Dear Editor:
I’m writing in response to the empty holster protest held on campus on Oct. 22. While I know those who would like to see gun laws broadened to include a carry-on-campus aspect, I might warn against such a change on practical grounds.
My basis for this is 13 years as an infantryman in the USMC and U.S. Army. There, I was put in the position on an occasion or two of having to hunt armed people in places crawling with noncombatants. Let me just say it is not as simplistic as the Marksmanship Club proposes.
First of all, in the scenario they are concerned with (the crazed gunman on a shooting spree) they would only be complicating any response to a shooter at large. Imagine if you will a lone gunman loose on campus. Now add 20-plus members of the Marksmanship Club whipping out their pistols.

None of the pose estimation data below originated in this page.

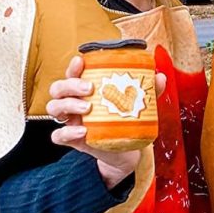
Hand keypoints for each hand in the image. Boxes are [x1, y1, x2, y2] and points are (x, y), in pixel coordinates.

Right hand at [46, 55, 166, 188]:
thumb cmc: (126, 121)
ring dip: (67, 105)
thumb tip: (160, 77)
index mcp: (86, 89)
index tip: (80, 62)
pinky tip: (82, 131)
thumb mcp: (137, 104)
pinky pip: (58, 135)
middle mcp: (74, 102)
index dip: (73, 67)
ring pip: (53, 108)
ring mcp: (70, 120)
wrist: (126, 151)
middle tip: (89, 89)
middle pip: (58, 88)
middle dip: (70, 85)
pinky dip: (66, 132)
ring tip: (87, 109)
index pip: (72, 73)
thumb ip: (147, 91)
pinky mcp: (72, 140)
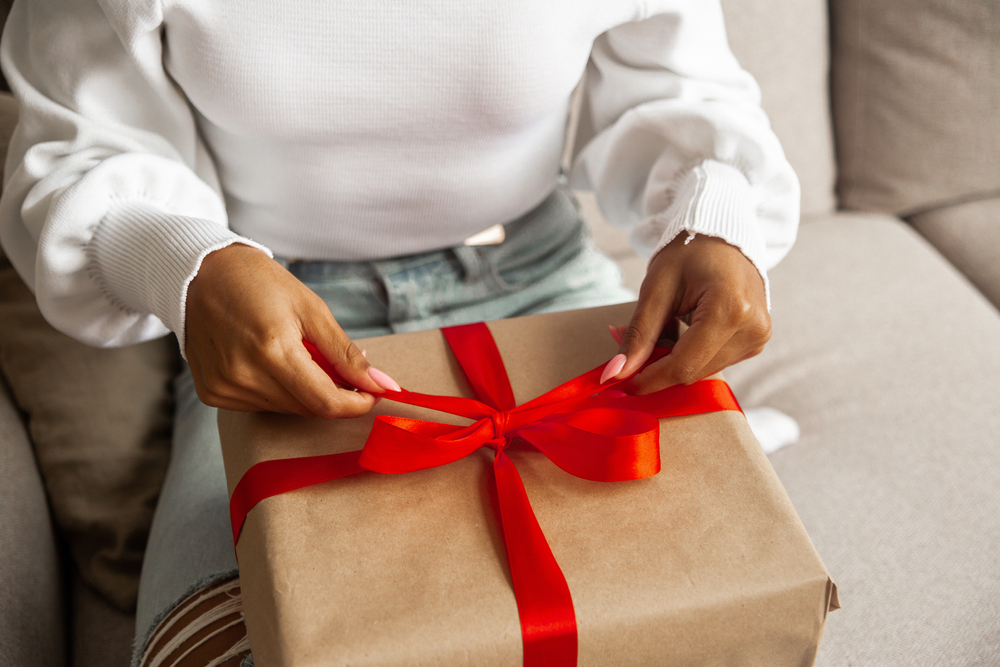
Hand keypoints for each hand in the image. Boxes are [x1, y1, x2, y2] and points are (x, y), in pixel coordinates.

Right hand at [185, 244, 398, 417]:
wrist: (201, 273)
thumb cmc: (260, 283)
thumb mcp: (311, 308)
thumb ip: (345, 353)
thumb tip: (381, 384)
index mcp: (272, 349)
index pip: (325, 402)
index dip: (355, 404)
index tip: (371, 393)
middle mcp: (244, 375)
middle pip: (307, 408)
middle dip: (332, 393)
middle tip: (337, 366)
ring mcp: (224, 387)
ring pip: (286, 409)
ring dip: (304, 392)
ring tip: (297, 354)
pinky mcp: (211, 393)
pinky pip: (261, 405)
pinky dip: (277, 391)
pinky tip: (271, 362)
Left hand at [602, 235, 770, 393]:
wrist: (722, 236)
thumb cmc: (689, 253)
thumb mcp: (656, 288)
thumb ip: (638, 334)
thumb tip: (616, 374)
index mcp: (731, 309)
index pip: (684, 365)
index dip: (649, 379)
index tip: (619, 383)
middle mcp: (753, 329)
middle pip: (693, 372)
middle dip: (657, 366)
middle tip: (631, 344)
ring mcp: (758, 337)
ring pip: (702, 371)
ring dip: (673, 360)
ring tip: (663, 325)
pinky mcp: (756, 341)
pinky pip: (714, 362)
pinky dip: (690, 354)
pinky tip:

Now the police responding to the report of a shooting have to pick the gunman from a background of 20-plus vigilantes prowling the vicinity of the shooting. I’ll confess, in my training we were taught to shoot them all. But the police wouldn’t do this. Instead they would attempt to disarm each individual gun-holder. This would waste precious time as they could not afford to leave any armed people behind them as they try to gain entry to buildings the ‘gunman’ may be hiding in. Minutes mean lives.

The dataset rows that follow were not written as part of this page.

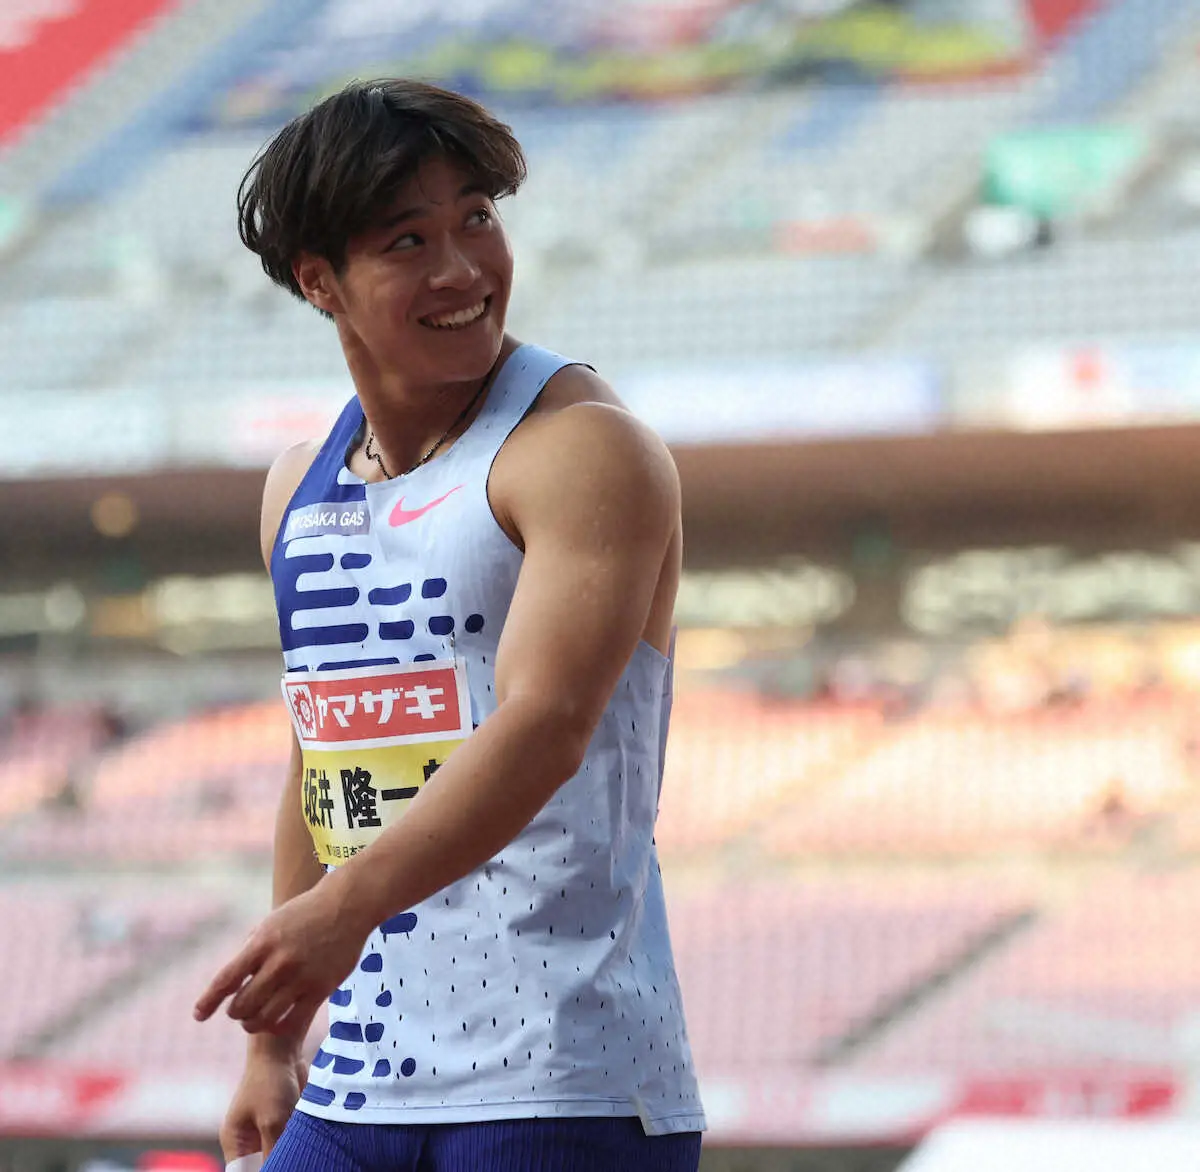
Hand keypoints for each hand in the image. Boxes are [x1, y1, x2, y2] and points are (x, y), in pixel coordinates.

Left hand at [194, 879, 367, 1033]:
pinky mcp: (321, 988)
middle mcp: (280, 961)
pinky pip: (291, 1022)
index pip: (226, 979)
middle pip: (242, 1004)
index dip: (208, 1001)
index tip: (198, 1016)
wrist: (347, 905)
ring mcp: (301, 977)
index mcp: (263, 942)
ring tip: (254, 1020)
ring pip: (264, 1018)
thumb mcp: (271, 923)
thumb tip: (231, 980)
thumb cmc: (305, 913)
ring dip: (252, 1023)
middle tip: (239, 1010)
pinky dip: (277, 1027)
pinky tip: (276, 1022)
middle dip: (235, 1012)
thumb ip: (251, 950)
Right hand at [221, 1044, 307, 1162]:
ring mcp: (265, 1129)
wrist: (282, 1049)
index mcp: (236, 1142)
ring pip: (279, 1152)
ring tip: (304, 1150)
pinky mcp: (283, 1120)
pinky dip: (299, 1140)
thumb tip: (280, 1168)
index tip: (283, 1168)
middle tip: (299, 1161)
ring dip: (292, 1152)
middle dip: (280, 1163)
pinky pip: (290, 1139)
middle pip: (262, 1165)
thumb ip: (272, 1151)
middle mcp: (248, 1139)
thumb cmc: (270, 1082)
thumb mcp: (272, 1121)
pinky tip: (310, 1140)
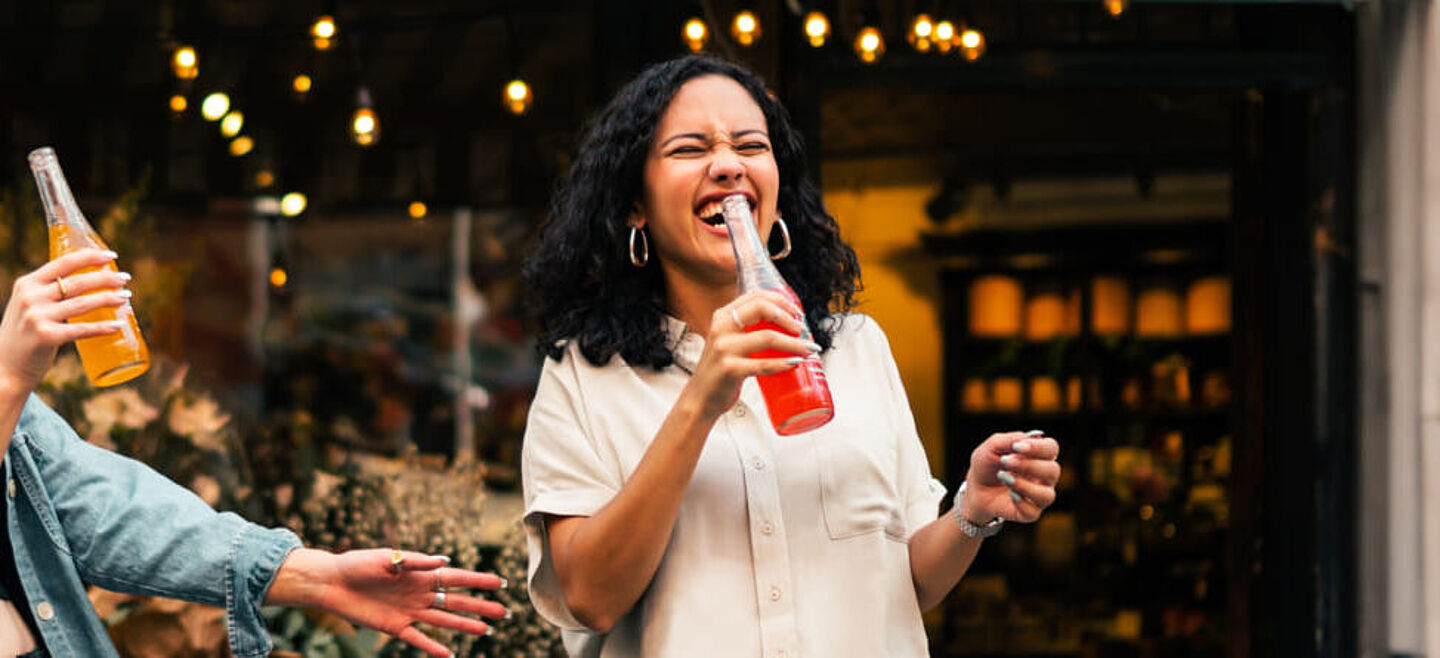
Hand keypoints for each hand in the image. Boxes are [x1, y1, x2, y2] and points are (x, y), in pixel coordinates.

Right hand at [0, 249, 128, 392]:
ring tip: (126, 297)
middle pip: (77, 282)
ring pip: (83, 303)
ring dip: (109, 298)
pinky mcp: (46, 337)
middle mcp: (30, 297)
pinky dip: (103, 327)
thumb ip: (48, 292)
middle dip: (106, 278)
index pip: (63, 262)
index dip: (90, 256)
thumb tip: (88, 281)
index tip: (111, 256)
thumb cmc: (24, 335)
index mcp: (27, 284)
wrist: (4, 367)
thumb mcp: (28, 305)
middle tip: (126, 279)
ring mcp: (37, 317)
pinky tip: (119, 325)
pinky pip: (82, 329)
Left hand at [267, 548, 507, 656]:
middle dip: (480, 606)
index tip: (499, 583)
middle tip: (504, 612)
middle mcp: (420, 593)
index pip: (456, 578)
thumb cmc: (358, 564)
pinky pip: (418, 639)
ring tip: (486, 631)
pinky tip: (449, 655)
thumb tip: (443, 562)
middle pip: (457, 601)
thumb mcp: (386, 557)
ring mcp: (410, 611)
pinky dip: (433, 647)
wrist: (332, 582)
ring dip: (464, 625)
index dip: (478, 581)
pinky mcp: (395, 626)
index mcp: (421, 573)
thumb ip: (414, 562)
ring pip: (444, 620)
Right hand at [681, 290, 815, 419]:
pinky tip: (794, 363)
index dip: (781, 301)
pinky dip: (783, 363)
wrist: (700, 398)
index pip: (756, 296)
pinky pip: (763, 364)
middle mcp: (722, 328)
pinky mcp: (730, 369)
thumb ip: (747, 330)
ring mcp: (724, 348)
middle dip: (788, 317)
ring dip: (794, 343)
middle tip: (801, 329)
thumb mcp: (728, 342)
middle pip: (762, 308)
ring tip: (808, 349)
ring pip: (768, 337)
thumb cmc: (720, 371)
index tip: (796, 313)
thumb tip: (785, 326)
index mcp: (723, 317)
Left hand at [963, 431, 1060, 523]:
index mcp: (1039, 456)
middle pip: (1053, 470)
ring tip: (1004, 478)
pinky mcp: (1030, 513)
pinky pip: (1033, 511)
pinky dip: (1020, 502)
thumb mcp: (991, 447)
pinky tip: (1009, 494)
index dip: (1039, 447)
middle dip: (1029, 465)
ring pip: (1047, 495)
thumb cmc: (987, 465)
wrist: (975, 489)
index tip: (1017, 447)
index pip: (1052, 448)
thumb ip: (1009, 440)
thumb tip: (1029, 439)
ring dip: (1025, 486)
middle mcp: (1044, 477)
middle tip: (1006, 461)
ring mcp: (1039, 496)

So yes, 20-plus armed civilians would only waste police time trying to stop the real gunman as they tried to sort one from the other.
And there is the threat of friendly fire. Would every gun-wielding person on campus wear a white armband to identify each other from the shooter? Only if they were organized and trained to do this.
In the military, we often have to do just that … And we’re all wearing the same uniform. This is because in darkened hallways or buildings you enter from a brighter outside your vision will not have had time to adjust so identifying a person having a gun versus one not having a gun; a person you know from one you don’t becomes extremely tricky.
Furthermore, a ‘carry on campus’ law wouldn’t just apply to members of a club who know one another. People they never met before in their lives will have guns, too.
Finally, there is the practicality of taking on a gunman with only eight hours of instruction. In the military, we drill for months as a group to do that and even then I’ve seen well-trained professionals freeze as the first bullets began to fly. That’s because a real shooting is very confusing. An arrow doesn’t point out where the ‘pop pop pop’ comes from.
Once you’ve identified the building, going in against an individual expecting intervention means he’ll have the advantage. If you haven’t trained as a team to do this in a very deliberate manner, you’re only going to be sending more casualties into the building.
I know members of the Marksmanship Club mean well. But the idea of them taking on a crazed gunman with the scant training and experience available to them actually troubles me more than the idea of the crazed gunman alone. I can’t help but think such a policy would only increase, not decrease, the number of people killed in a campus shooting.